Richard Henry Alexander Bennet (senior) facts for kids
Richard Henry Alexander Bennet FRS (11 May 1743 – 14 March 1814) was a British landowner who represented Newport in Parliament from 1770 to 1774.
Life
Richard was the eldest son of Bennet Alexander Bennet and Mary Ash, the daughter of Benjamin Ash of Ongar, Essex. The year before his birth, his father assumed the surname of Bennet upon inheriting the Babraham estate from his mother Levina, daughter of Sir Levinus Bennet, 2nd Baronet. Bennet Alexander Bennet died at the end of 1745, leaving his widow to raise Richard and a sister, Levina (who in 1762 married John Luther). Mary returned to Ongar with her children, and in 1747, married again to Richard Bull.
Richard Henry was educated at Westminster School, where he was sent in 1752. In 1756, Humphry Morice, who controlled the electoral patronage of Newport, returned Richard Bull for one of the seats there. He sold the Babraham estate in 1765. He was elected a Fellow of the Royal Society in 1767.

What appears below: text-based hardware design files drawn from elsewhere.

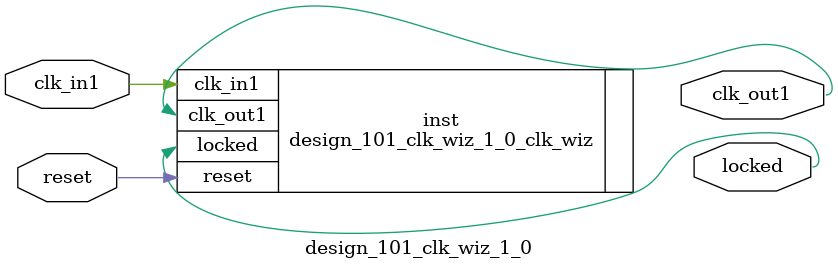
<source format=v>


`timescale 1ps/1ps

(* CORE_GENERATION_INFO = "design_101_clk_wiz_1_0,clk_wiz_v6_0_2_0_0,{component_name=design_101_clk_wiz_1_0,use_phase_alignment=false,use_min_o_jitter=false,use_max_i_jitter=false,use_dyn_phase_shift=false,use_inclk_switchover=false,use_dyn_reconfig=false,enable_axi=0,feedback_source=FDBK_AUTO,PRIMITIVE=MMCM,num_out_clk=1,clkin1_period=5.000,clkin2_period=10.0,use_power_down=false,use_reset=true,use_locked=true,use_inclk_stopped=false,feedback_type=SINGLE,CLOCK_MGR_TYPE=NA,manual_override=false}" *)

module design_101_clk_wiz_1_0 
 (
  // Clock out ports
  output        clk_out1,
  // Status and control signals
  input         reset,
  output        locked,
 // Clock in ports
  input         clk_in1
 );

  design_101_clk_wiz_1_0_clk_wiz inst
  (
  // Clock out ports  
  .clk_out1(clk_out1),
  // Status and control signals               
  .reset(reset), 
  .locked(locked),
 // Clock in ports
  .clk_in1(clk_in1)
  );

endmodule

</source>
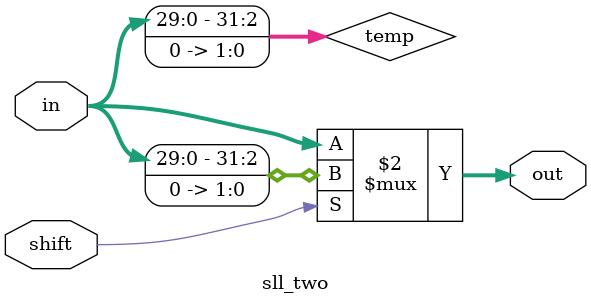
<source format=v>
module sll_two(in, shift, out);
input [31:0] in;
input shift;
output [31:0] out;
wire [31:0] temp;

assign temp[1:0] = 0;
assign temp[31:2] = in[29:0];

assign out = (shift == 1) ? temp : in;

endmodule
</source>
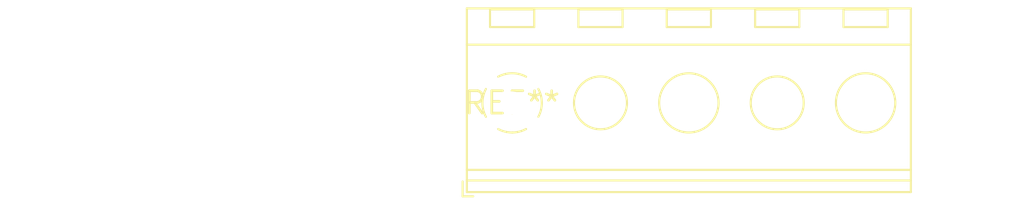
<source format=kicad_pcb>
(kicad_pcb (version 20240108) (generator pcbnew)

  (general
    (thickness 1.6)
  )

  (paper "A4")
  (layers
    (0 "F.Cu" signal)
    (31 "B.Cu" signal)
    (32 "B.Adhes" user "B.Adhesive")
    (33 "F.Adhes" user "F.Adhesive")
    (34 "B.Paste" user)
    (35 "F.Paste" user)
    (36 "B.SilkS" user "B.Silkscreen")
    (37 "F.SilkS" user "F.Silkscreen")
    (38 "B.Mask" user)
    (39 "F.Mask" user)
    (40 "Dwgs.User" user "User.Drawings")
    (41 "Cmts.User" user "User.Comments")
    (42 "Eco1.User" user "User.Eco1")
    (43 "Eco2.User" user "User.Eco2")
    (44 "Edge.Cuts" user)
    (45 "Margin" user)
    (46 "B.CrtYd" user "B.Courtyard")
    (47 "F.CrtYd" user "F.Courtyard")
    (48 "B.Fab" user)
    (49 "F.Fab" user)
    (50 "User.1" user)
    (51 "User.2" user)
    (52 "User.3" user)
    (53 "User.4" user)
    (54 "User.5" user)
    (55 "User.6" user)
    (56 "User.7" user)
    (57 "User.8" user)
    (58 "User.9" user)
  )

  (setup
    (pad_to_mask_clearance 0)
    (pcbplotparams
      (layerselection 0x00010fc_ffffffff)
      (plot_on_all_layers_selection 0x0000000_00000000)
      (disableapertmacros false)
      (usegerberextensions false)
      (usegerberattributes false)
      (usegerberadvancedattributes false)
      (creategerberjobfile false)
      (dashed_line_dash_ratio 12.000000)
      (dashed_line_gap_ratio 3.000000)
      (svgprecision 4)
      (plotframeref false)
      (viasonmask false)
      (mode 1)
      (useauxorigin false)
      (hpglpennumber 1)
      (hpglpenspeed 20)
      (hpglpendiameter 15.000000)
      (dxfpolygonmode false)
      (dxfimperialunits false)
      (dxfusepcbnewfont false)
      (psnegative false)
      (psa4output false)
      (plotreference false)
      (plotvalue false)
      (plotinvisibletext false)
      (sketchpadsonfab false)
      (subtractmaskfromsilk false)
      (outputformat 1)
      (mirror false)
      (drillshape 1)
      (scaleselection 1)
      (outputdirectory "")
    )
  )

  (net 0 "")

  (footprint "TerminalBlock_RND_205-00079_1x03_P10.00mm_Horizontal" (layer "F.Cu") (at 0 0))

)

</source>
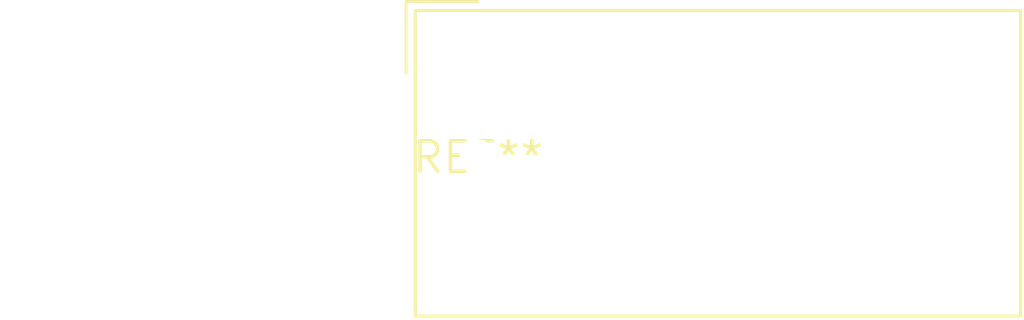
<source format=kicad_pcb>
(kicad_pcb (version 20240108) (generator pcbnew)

  (general
    (thickness 1.6)
  )

  (paper "A4")
  (layers
    (0 "F.Cu" signal)
    (31 "B.Cu" signal)
    (32 "B.Adhes" user "B.Adhesive")
    (33 "F.Adhes" user "F.Adhesive")
    (34 "B.Paste" user)
    (35 "F.Paste" user)
    (36 "B.SilkS" user "B.Silkscreen")
    (37 "F.SilkS" user "F.Silkscreen")
    (38 "B.Mask" user)
    (39 "F.Mask" user)
    (40 "Dwgs.User" user "User.Drawings")
    (41 "Cmts.User" user "User.Comments")
    (42 "Eco1.User" user "User.Eco1")
    (43 "Eco2.User" user "User.Eco2")
    (44 "Edge.Cuts" user)
    (45 "Margin" user)
    (46 "B.CrtYd" user "B.Courtyard")
    (47 "F.CrtYd" user "F.Courtyard")
    (48 "B.Fab" user)
    (49 "F.Fab" user)
    (50 "User.1" user)
    (51 "User.2" user)
    (52 "User.3" user)
    (53 "User.4" user)
    (54 "User.5" user)
    (55 "User.6" user)
    (56 "User.7" user)
    (57 "User.8" user)
    (58 "User.9" user)
  )

  (setup
    (pad_to_mask_clearance 0)
    (pcbplotparams
      (layerselection 0x00010fc_ffffffff)
      (plot_on_all_layers_selection 0x0000000_00000000)
      (disableapertmacros false)
      (usegerberextensions false)
      (usegerberattributes false)
      (usegerberadvancedattributes false)
      (creategerberjobfile false)
      (dashed_line_dash_ratio 12.000000)
      (dashed_line_gap_ratio 3.000000)
      (svgprecision 4)
      (plotframeref false)
      (viasonmask false)
      (mode 1)
      (useauxorigin false)
      (hpglpennumber 1)
      (hpglpenspeed 20)
      (hpglpendiameter 15.000000)
      (dxfpolygonmode false)
      (dxfimperialunits false)
      (dxfusepcbnewfont false)
      (psnegative false)
      (psa4output false)
      (plotreference false)
      (plotvalue false)
      (plotinvisibletext false)
      (sketchpadsonfab false)
      (subtractmaskfromsilk false)
      (outputformat 1)
      (mirror false)
      (drillshape 1)
      (scaleselection 1)
      (outputdirectory "")
    )
  )

  (net 0 "")

  (footprint "Altech_AK300_1x05_P5.00mm_45-Degree" (layer "F.Cu") (at 0 0))

)

</source>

In 1770, when William de Grey resigned to contest Cambridge University, a vacancy arose at Newport, and Morice put Bennet into Parliament alongside his stepfather. Like his patron, Bennet was an administration supporter, although he voted in opposition on the naval captains' petition for additional pay in 1773 and the bill in 1774 to make Grenville's Act perpetual. At the general election that year, Morice, facing heightened opposition, stood himself in both his boroughs, displacing Bennet. While Morice was victorious in both and chose to sit for Launceston, Bennet did not return to Parliament, and died in 1814. In 1809, he inherited Northcourt Manor, in the Isle of Wight, from his half-sister, Elizabeth Bull.
Family
On 20 January 1766, Bennet married Elizabeth Amelia Burrell, the daughter of Peter Burrell, MP for Morice's other borough of Launceston. With her he had one son, Richard Henry Alexander, and two daughters. They were:
- Emilia Emma married in 1787 Sir John Swinburne, 6th Baronet.
- Isabella Julia Levina (1772–1867) (also known as Julia Isabella Levina, or Julia Lavinia) married in 1805 Willoughby Gordon. She was an artist, known as Lady Gordon. She took lessons in watercolour: from Edward Kennion, J. M. W. Turner, Thomas Girtin and David Cox. In 1847 she published a book of etchings.